Sample size (n2) for community B = 50
Sample mean (X2) for community B = Rs. 43,800
Standard deviation (s2) for community B = Rs. 2,800

Confidence level = 95% (which corresponds to alpha value of 0.05)

Step 2: Calculate the standard error of the difference:
Standard error (SE) of the difference in means = sqrt[(s1^2/n1) + (s2^2/n2)]
SE = sqrt[(2200^2/50) + (2800^2/50)]

Step 3: Compute the t-value:
Degrees of freedom (df) = (n1 - 1) + (n2 - 1) = 48 + 48 = 96
t-value = critical value at alpha/2 for the given degrees of freedom (df)

Step 4: Calculate the margin of error (MoE):
MoE = t-value * SE

Step 5: Calculate the lower and upper bounds for the confidence interval:
Lower bound = (X1 - X2) - MoE
Upper bound = (X1 - X2) + MoE

Let's calculate the confidence interval:

Standard error (SE) = sqrt[(2200^2/50) + (2800^2/50)] ≈ Rs. 392.61

Now, we need to find the t-value for a 95% confidence level:
t-value ≈ 1.984 (using a t-table or statistical software)

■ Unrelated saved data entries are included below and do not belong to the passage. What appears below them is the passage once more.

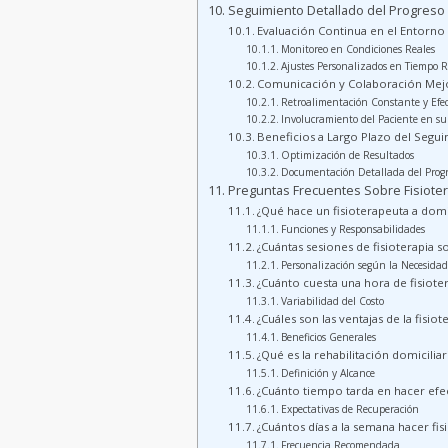
Seguimiento Detallado del Progreso
Evaluación Continua en el Entorno 
Monitoreo en Condiciones Reales
Ajustes Personalizados en Tiempo R
Comunicación y Colaboración Mej
Retroalimentación Constante y Efec
Involucramiento del Paciente en su
Beneficios a Largo Plazo del Segu
Optimización de Resultados
Documentación Detallada del Progr
Preguntas Frecuentes Sobre Fisiotera
¿Qué hace un fisioterapeuta a domi
Funciones y Responsabilidades
¿Cuántas sesiones de fisioterapia
Personalización según la Necesidad
¿Cuánto cuesta una hora de fisiote
Variabilidad del Costo
¿Cuáles son las ventajas de la fisiot
Beneficios Generales
¿Qué es la rehabilitación domiciliar
Definición y Alcance
¿Cuánto tiempo tarda en hacer efect
Expectativas de Recuperación
¿Cuántos días a la semana hacer fis
Frecuencia Recomendada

Margin of error (MoE) = t-value * SE ≈ 1.984 * 392.61 ≈ Rs. 777.58

Lower bound = (X1 - X2) - MoE = (44600 - 43800) - 777.58 ≈ Rs. 22.42
Upper bound = (X1 - X2) + MoE = (44600 - 43800) + 777.58 ≈ Rs. 1522.42

Therefore, the 95% confidence interval estimate for the difference in average household income between the two communities is approximately Rs. 22.42 to Rs. 1522.42.

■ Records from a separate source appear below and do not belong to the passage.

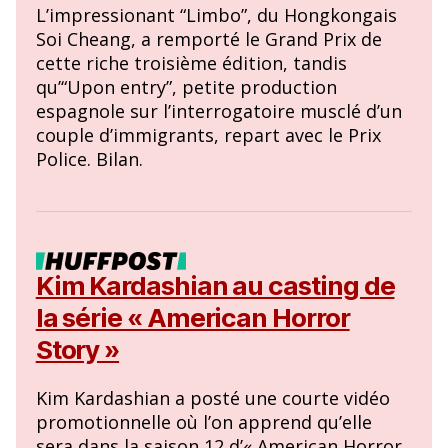
L’impressionant “Limbo”, du Hongkongais
Soi Cheang, a remporté le Grand Prix de
cette riche troisième édition, tandis
qu’“Upon entry”, petite production
espagnole sur l’interrogatoire musclé d’un
couple d’immigrants, repart avec le Prix
Police. Bilan.
Kim Kardashian au casting de
la série « American Horror
Story »
Kim Kardashian a posté une courte vidéo
promotionnelle où l’on apprend qu’elle
sera dans la saison 12 d’« American Horror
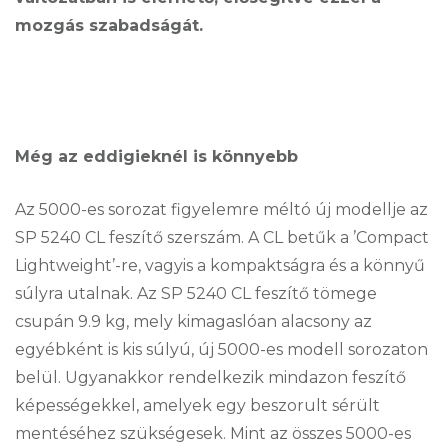
mozgás szabadságát.
Még az eddigieknél is könnyebb
Az 5000-es sorozat figyelemre méltó új modellje az
SP 5240 CL feszítő szerszám. A CL betűk a ’Compact
Lightweight’-re, vagyis a kompaktságra és a könnyű
súlyra utalnak. Az SP 5240 CL feszítő tömege
csupán 9.9 kg, mely kimagaslóan alacsony az
egyébként is kis súlyú, új 5000-es modell sorozaton
belül. Ugyanakkor rendelkezik mindazon feszítő
képességekkel, amelyek egy beszorult sérült
mentéséhez szükségesek. Mint az összes 5000-es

To estimate the difference in the average household income in the two communities (community A and community B) using a 95 percent confidence interval, we can use the formula for the confidence interval for the difference between two means.

The formula for the confidence interval for the difference between two means is:

CI = (_X1 - _X2) ± t * SE

where:
- CI refers to the confidence interval
- _X1 and _X2 are the sample means for the two communities
- t is the critical value from the t-distribution based on the desired confidence level and the degrees of freedom
- SE is the standard error of the difference in means, given by the formula:

SE = sqrt((s1^2 / n1) + (s2^2 / n2))

where:
- s1 and s2 are the sample standard deviations for the two communities
- n1 and n2 are the sample sizes for the two communities

Given the following information:

For community A:
- _X1 = Rs. 44,600
- s1 = Rs. 2,200
- n1 = 50

For community B:
- _X2 = Rs. 43,800
- s2 = Rs. 2,800
- n2 = 50

Now, we can calculate the confidence interval.

Step 1: Calculate the standard error (SE)
SE = sqrt((2200^2 / 50) + (2800^2 / 50))
= sqrt((4840000/50) + (7840000/50))
= sqrt(96800 + 156800)
= sqrt(253600)
= 503.58

Step 2: Calculate the critical value (t)
Since the sample size for both communities is 50, the degrees of freedom will be (50 + 50 - 2) = 98.
At a 95 percent confidence level, the critical value from the t-distribution for a two-tailed test with 98 degrees of freedom is approximately 2.626.

Step 3: Calculate the confidence interval (CI)
CI = (44600 - 43800) ± 2.626 * 503.58
= 800 ± 1319.97
= (800 - 1319.97, 800 + 1319.97)
≈ (-519.97, 2119.97)

Therefore, the 95 percent confidence interval for the difference in the average household income between the two communities is approximately (-Rs. 519.97, Rs. 2119.97).

You will need a confidence interval formula for the difference of two population means. Use 1.96 for z (representing 95% confidence). Substitute what you know into the formula and calculate.